Skills and Experience

• Advanced degree (Master’s or higher) preferred, with 7-10+ years of progressive responsibility and experience in clinical research, rare disease, medical technology product development, public health, epidemiology, and/or life science industries.
• Demonstrated track record of successfully designing, managing, and delivering programs through cross functional and multi-stakeholder teams.
• Fluency with scientific terminology and comfort facilitating and synthesizing scientific discussions with leading experts.
• Strong interpersonal skills and the ability to build relationships with internal staff, external experts, and other stakeholders to collaborate on programs of work.
• Knowledge of fundamentals of health outcomes/human subjects research principles and good clinical practices.
• Experience designing and executing or overseeing human research projects; comfortable with quantitative and qualitative data and familiarity with analysis methods.
• Direct experience managing a team and individuals.
• Experience and demonstrated ability to balance and manage multiple priorities, projects and deadlines; ownership of the work and outcomes.
• Highly organized, very detail-oriented, proactive and takes initiative. Ability to perform and prioritize multiple tasks, exercise good judgment, and quickly identify and resolve problems.
• Ability to work independently and collaboratively as part of a team within a dynamic work environment that includes virtual teams.
• Demonstrated experience with communicating science to different audiences and through different media, including websites, emails, presentations, and publications.
• Passion for non-profits, health equity, patient engagement, and cross-sector collaboration.
• Ability to be flexible, compassionate, and creative, while having a sense of humor.
• Experience utilizing MS Office, Salesforce, and project management tools such as Wrike, Smartsheet, or Microsoft Project.

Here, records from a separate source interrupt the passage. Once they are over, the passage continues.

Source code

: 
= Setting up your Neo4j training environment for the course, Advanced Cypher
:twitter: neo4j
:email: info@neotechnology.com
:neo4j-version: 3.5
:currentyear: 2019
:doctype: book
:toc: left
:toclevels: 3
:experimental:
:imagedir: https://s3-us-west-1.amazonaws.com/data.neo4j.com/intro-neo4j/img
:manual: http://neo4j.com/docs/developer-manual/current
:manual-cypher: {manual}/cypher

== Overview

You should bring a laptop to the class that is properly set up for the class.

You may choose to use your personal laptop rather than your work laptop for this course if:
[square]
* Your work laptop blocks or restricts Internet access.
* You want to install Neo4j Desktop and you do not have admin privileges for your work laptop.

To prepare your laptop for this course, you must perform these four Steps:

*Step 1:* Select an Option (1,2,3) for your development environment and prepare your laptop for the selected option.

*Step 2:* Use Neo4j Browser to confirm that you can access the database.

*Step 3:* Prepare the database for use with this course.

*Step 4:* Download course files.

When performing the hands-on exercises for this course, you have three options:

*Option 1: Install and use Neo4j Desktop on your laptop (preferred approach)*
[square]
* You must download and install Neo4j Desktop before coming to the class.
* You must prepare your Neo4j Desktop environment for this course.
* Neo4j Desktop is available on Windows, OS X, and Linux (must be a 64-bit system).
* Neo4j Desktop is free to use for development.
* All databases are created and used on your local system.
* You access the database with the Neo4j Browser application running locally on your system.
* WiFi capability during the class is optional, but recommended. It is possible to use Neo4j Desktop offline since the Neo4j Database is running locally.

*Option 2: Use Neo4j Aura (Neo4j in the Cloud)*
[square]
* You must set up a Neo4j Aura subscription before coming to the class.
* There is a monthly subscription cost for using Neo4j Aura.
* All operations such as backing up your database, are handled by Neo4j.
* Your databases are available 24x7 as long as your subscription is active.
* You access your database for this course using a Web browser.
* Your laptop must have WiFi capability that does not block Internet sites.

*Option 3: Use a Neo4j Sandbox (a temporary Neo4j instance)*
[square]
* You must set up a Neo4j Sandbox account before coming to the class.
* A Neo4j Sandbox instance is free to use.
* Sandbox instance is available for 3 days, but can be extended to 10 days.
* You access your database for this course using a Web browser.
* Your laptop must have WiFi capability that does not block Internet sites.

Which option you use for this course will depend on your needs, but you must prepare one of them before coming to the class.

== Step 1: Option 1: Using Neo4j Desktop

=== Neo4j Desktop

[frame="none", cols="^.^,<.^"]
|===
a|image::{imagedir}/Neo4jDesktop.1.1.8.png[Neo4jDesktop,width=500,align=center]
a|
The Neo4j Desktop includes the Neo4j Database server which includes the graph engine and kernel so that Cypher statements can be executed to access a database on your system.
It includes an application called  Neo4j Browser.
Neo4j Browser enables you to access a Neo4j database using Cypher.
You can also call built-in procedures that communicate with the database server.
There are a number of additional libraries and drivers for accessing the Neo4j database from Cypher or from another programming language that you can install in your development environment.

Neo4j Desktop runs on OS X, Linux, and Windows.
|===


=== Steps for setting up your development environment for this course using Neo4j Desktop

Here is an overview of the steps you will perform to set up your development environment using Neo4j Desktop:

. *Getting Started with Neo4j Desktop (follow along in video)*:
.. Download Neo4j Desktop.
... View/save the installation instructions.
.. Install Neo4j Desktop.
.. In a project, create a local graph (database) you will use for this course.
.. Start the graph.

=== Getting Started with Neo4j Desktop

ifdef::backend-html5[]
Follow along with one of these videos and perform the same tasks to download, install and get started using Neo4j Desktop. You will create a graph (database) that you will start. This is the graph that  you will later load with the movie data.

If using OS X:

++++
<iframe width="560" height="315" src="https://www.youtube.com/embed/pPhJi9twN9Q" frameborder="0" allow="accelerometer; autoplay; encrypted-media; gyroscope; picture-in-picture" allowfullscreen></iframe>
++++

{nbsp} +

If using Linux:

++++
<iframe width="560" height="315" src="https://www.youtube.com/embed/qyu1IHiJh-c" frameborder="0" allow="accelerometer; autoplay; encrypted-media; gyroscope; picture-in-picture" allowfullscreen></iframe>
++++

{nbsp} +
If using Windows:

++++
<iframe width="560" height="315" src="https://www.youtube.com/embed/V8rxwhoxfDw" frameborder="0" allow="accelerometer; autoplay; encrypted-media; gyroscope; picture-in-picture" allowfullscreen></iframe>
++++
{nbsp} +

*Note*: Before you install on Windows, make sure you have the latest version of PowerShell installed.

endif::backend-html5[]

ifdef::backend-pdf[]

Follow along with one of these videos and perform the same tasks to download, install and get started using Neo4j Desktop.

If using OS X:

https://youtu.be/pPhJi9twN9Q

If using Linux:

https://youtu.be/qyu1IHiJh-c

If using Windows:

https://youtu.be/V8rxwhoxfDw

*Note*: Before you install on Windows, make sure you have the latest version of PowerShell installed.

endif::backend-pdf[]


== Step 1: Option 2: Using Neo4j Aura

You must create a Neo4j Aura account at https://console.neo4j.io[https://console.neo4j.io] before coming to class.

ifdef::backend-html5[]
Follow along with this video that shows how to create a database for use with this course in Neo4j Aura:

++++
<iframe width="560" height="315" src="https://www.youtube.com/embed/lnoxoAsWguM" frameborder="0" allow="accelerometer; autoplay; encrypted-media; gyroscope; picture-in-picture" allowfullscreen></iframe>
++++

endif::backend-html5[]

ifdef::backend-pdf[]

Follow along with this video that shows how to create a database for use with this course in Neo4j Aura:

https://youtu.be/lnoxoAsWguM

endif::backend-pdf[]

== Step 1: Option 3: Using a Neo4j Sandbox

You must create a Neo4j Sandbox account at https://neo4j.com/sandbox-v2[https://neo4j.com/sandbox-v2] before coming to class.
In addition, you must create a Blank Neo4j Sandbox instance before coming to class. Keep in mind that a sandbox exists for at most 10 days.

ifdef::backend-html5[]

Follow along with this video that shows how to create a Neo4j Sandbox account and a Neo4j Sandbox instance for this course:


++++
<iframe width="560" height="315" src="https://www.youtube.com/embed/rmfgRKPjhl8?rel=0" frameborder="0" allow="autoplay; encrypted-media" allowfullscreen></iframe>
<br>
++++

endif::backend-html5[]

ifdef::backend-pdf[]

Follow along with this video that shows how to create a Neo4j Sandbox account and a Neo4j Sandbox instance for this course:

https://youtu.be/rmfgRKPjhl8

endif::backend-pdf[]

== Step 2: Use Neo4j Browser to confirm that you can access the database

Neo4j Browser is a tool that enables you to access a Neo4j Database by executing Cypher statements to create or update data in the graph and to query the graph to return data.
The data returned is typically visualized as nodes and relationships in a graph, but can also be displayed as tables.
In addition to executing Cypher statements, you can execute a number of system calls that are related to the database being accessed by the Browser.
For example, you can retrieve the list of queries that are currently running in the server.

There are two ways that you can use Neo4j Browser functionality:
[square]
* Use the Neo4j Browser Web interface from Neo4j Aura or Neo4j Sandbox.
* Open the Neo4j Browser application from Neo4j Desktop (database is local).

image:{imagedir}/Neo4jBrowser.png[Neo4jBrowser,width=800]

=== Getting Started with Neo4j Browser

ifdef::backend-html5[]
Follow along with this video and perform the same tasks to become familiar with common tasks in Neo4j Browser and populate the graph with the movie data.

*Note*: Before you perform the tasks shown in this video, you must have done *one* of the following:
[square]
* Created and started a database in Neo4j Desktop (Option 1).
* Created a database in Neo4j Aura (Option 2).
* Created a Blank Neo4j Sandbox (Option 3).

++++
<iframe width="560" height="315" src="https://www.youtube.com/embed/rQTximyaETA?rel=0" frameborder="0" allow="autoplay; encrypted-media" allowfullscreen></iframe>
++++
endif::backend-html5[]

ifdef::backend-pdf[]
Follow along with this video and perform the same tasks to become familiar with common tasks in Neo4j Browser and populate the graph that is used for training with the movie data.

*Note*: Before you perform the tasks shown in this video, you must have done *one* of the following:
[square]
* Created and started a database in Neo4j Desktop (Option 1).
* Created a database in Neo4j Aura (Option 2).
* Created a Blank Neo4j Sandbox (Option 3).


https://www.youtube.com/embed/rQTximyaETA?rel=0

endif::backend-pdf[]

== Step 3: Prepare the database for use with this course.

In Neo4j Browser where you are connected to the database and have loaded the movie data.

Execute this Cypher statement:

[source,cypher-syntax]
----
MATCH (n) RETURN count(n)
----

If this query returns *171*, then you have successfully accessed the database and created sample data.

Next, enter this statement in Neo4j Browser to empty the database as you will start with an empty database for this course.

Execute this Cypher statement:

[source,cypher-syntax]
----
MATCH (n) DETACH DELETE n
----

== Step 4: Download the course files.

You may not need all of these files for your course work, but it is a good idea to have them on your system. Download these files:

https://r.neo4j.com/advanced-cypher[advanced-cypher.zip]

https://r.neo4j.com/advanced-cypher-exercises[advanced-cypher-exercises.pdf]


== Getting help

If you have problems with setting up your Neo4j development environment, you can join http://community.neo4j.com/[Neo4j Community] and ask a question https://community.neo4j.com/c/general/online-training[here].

This is an exciting opportunity to work at a growing organization, with a team that values a diversity of experience and demonstrates an unwavering commitment to the amyloidosis community.

How To Apply

Applications are reviewed on a rolling basis. To apply, please send a resume, cover letter, and writing sample to Kevin Palmer at kpalmer@arci.org. Emails without a cover letter and writing sample will NOT be considered.

Please ensure that your resume, cover letter, and writing sample are sent as Word or PDF documents with the titles “your name cover letter”, “your name CV”, and “your name writing sample.” Please put “Director of Research – Your Name” in the email subject line and let us know where you saw the post advertised. Thank you!

Additional Information

Office Hours & Requirement

This position is full-time, exempt. 40 hours per week, Monday – Friday 9-5 pm; opportunity to flex workday schedule to meet employee needs.

ARC will require that all employees are vaccinated with exceptions for medical and religious accommodations. ARC may require proof of vaccination. This role may start as a remote position but will transition to a hybrid working arrangement of 40% on-site at our Newton office. Preference given to applicants located in Greater Boston Area.

Interview Process

Please note that we are currently conducting the majority of interviews and onboarding remotely and virtually. We appreciate your understanding.

Benefits Package

We offer a competitive benefits package including generous paid time off, health insurance, dental, vision, Long Term Disability, Life insurance, and more.

• Paid Time Off: Generous paid time off including holidays, sick leave, and vacation time.
• Medical/Dental/Vision: We offer a full range of contributory medical plans, dental & vision plans; all coverage begins as of your start date, no waiting period for new hires.
• Life/Disability: 100% employer-paid Life and AD&D plan, and Long-term Disability plan.
• Flexible Spending Accounts (FSA): Offer both Health FSA & Dependent Care FSA.
• Others such as Employee Assistance Program (EAP), Worker’s Compensation, and more.

Equal Employment Opportunity

We are proud to be an equal opportunity employer – and celebrate our employees’ differences, regardless of race, color, religion, gender, sexual orientation, gender identity, national origin, age, disability, or Veteran status.